A sliver of light caught my eye as I was combing my hair. I was tempted to get my tweezers and pull out that gray hair, when I saw more popping up at the back. I thought to myself, I should stop doing this, else I'll end up pulling out most of my hair 😅 This was the point where I acknowledged my hair is really turning gray.

I used to pull out these gray hairs. It became a habit, and then an obsession. Every time I caught one, I just couldn't stop myself. I would end up spending more minutes than I wanted to, searching for any grays and pulling them out. I would even ask Manong to pull the ones at the back because I couldn't seem to aim at them. He was a great accomplice, as he couldn't resist the task 😂 At that time, it felt like I was conquering aging. Well, now, it has started conquering my hair.

I've chatted with a friend yesterday how we're feeling the lack of energy nowadays, compared to our younger years, that is. The change of hormones is a primary suspect but also, age is slowly catching up.

There are times that I find myself valuing time alone, or with just a few number of people around me, rather than being out on parties and such. I find myself drained when I needed to mingle and socialize. Strangely enough, it doesn't matter if they're old friends or new acquaintances.

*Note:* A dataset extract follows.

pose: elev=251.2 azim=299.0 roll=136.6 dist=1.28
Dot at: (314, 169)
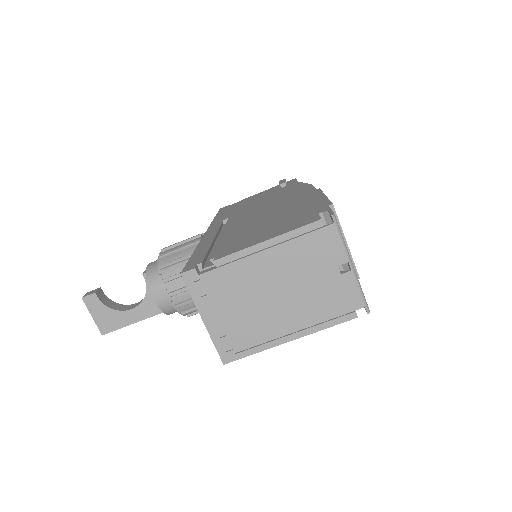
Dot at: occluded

I realized that at some point, I started limiting my circle. It may sound a bit snobbish but having a good conversation flowing takes a toll, that I would rather converse with people that I can actually have a conversation with, or be with people that I have similar interests with. I'm forrtunate to have such people around me.

It's really good to embrace aging. To be able to accept the gray hairs, the wrinkles, the lack of energy, and the occasional aching joints 😅 Embracing doesn't mean giving into it defeatedly, though. It is more of being able to accept it, but also helping ourself understand and face the consequences if we let aging speed up. It is at this stage that we should be more conscious of how we treat our body. Give it enough rest, and self care. Give our minds and thoughts the peace and quiet it needs so it can recuperate.

I've always believed that one must age gracefully. I would rather not stop it forcefully but let it take its natural course. Love that wrinkle that slowly starts to show. Enjoy, and slow down that pace. I have to remember, I should not get myself too busy lest life start passing me by.